PASURUAN || Jejak-indonesia.id – Rentetan kecelakaan mematikan yang melibatkan truk dengan dugaan kegagalan rem di sepanjang jalur Pertigaan Purwodadi hingga Perempatan Patung Sapi, Kecamatan Pandaan, Kabupaten Pasuruan, tidak lagi dapat dianggap sebagai peristiwa kebetulan semata. Di balik berulangnya tragedi tersebut, muncul dugaan serius adanya penyimpangan hingga manipulasi dalam proses penerbitan rekomendasi uji kelayakan kendaraan (KIR).
Direktur Pusat Studi dan Advokasi Kebijakan Publik (PUS@KA), Lujeng Sudarto, menegaskan aparat penegak hukum serta lembaga pengawas wajib segera membongkar dugaan permainan dalam proses uji KIR. Hal ini terutama menyasar kendaraan yang seharusnya dinyatakan tidak laik jalan, namun diduga tetap diloloskan untuk beroperasi di jalan raya.
“Jangan terus berlindung di balik alasan ‘rem blong’. Jika kendaraan yang tidak memenuhi standar keselamatan tetap dinyatakan laik jalan, berarti ada pihak yang harus bertanggung jawab atas setiap nyawa yang hilang maupun terluka di jalan raya,” tegas Lujeng dalam keterangannya, Minggu (12/7).
Berulangnya peristiwa maut di jalur Purwodadi hingga Pandaan harus menjadi pintu masuk untuk melakukan audit menyeluruh terhadap sistem pengujian kendaraan bermotor di Indonesia.
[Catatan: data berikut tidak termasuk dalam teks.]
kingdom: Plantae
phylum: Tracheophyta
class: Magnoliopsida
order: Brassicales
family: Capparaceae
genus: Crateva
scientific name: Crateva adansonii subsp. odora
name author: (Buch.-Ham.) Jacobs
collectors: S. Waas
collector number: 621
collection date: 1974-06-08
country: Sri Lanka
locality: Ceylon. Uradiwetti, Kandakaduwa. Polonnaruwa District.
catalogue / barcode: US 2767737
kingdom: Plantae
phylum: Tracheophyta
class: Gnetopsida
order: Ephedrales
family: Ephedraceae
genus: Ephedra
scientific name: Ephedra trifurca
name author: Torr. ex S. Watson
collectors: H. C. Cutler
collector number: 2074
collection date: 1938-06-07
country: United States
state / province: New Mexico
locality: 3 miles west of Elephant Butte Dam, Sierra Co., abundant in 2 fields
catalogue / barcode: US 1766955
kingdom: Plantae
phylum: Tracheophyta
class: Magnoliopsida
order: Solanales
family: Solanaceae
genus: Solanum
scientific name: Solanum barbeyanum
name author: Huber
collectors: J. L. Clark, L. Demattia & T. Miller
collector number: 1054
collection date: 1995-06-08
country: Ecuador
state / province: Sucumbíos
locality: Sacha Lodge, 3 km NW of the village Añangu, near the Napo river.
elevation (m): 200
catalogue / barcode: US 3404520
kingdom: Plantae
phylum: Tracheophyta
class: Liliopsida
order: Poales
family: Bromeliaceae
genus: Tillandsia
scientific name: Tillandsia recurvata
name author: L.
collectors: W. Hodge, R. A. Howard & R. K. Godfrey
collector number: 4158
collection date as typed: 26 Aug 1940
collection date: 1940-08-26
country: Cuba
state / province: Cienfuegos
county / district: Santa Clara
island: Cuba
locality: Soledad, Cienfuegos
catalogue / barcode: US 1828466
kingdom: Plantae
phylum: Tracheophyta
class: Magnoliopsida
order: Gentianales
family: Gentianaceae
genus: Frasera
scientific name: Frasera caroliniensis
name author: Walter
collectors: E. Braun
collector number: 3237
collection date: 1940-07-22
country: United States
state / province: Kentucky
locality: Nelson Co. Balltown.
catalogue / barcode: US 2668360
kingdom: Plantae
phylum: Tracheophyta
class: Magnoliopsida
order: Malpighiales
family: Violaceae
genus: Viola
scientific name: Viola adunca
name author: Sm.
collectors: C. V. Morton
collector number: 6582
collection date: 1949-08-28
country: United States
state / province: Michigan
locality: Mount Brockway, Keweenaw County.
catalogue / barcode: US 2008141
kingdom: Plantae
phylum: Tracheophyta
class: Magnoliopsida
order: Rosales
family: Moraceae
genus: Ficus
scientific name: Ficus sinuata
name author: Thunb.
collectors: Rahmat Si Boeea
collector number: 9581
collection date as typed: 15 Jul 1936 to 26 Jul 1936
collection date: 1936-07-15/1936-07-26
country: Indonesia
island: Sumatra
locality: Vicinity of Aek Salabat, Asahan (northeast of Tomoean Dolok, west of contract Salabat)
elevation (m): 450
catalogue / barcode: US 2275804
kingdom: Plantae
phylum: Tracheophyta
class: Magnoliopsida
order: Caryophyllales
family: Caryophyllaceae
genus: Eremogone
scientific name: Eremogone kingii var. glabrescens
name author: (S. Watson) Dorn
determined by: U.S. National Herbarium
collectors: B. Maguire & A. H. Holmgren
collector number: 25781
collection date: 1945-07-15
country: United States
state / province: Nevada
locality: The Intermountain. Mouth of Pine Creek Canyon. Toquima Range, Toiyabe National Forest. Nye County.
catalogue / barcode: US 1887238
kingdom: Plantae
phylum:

Audit tersebut harus menelusuri secara telusur kemungkinan adanya praktik penyimpangan yang dilakukan oknum dalam alur penerbitan hasil uji KIR.
“Ini bukan sekadar persoalan administrasi. Ini menyangkut nyawa manusia. Jika kendaraan yang tidak layak dipaksakan lolos uji, maka masyarakat berhak mempertanyakan integritas sistem pengawasan yang seharusnya melindungi keselamatan publik,” ujarnya.
Lujeng mendesak aparat penegak hukum, Inspektorat, serta lembaga pengawas terkait segera melaksanakan audit forensik terhadap seluruh proses penerbitan uji KIR. Pemeriksaan juga wajib menelusuri rekam jejak kelayakan kendaraan-kendaraan yang terlibat dalam kecelakaan dengan dugaan kegagalan rem.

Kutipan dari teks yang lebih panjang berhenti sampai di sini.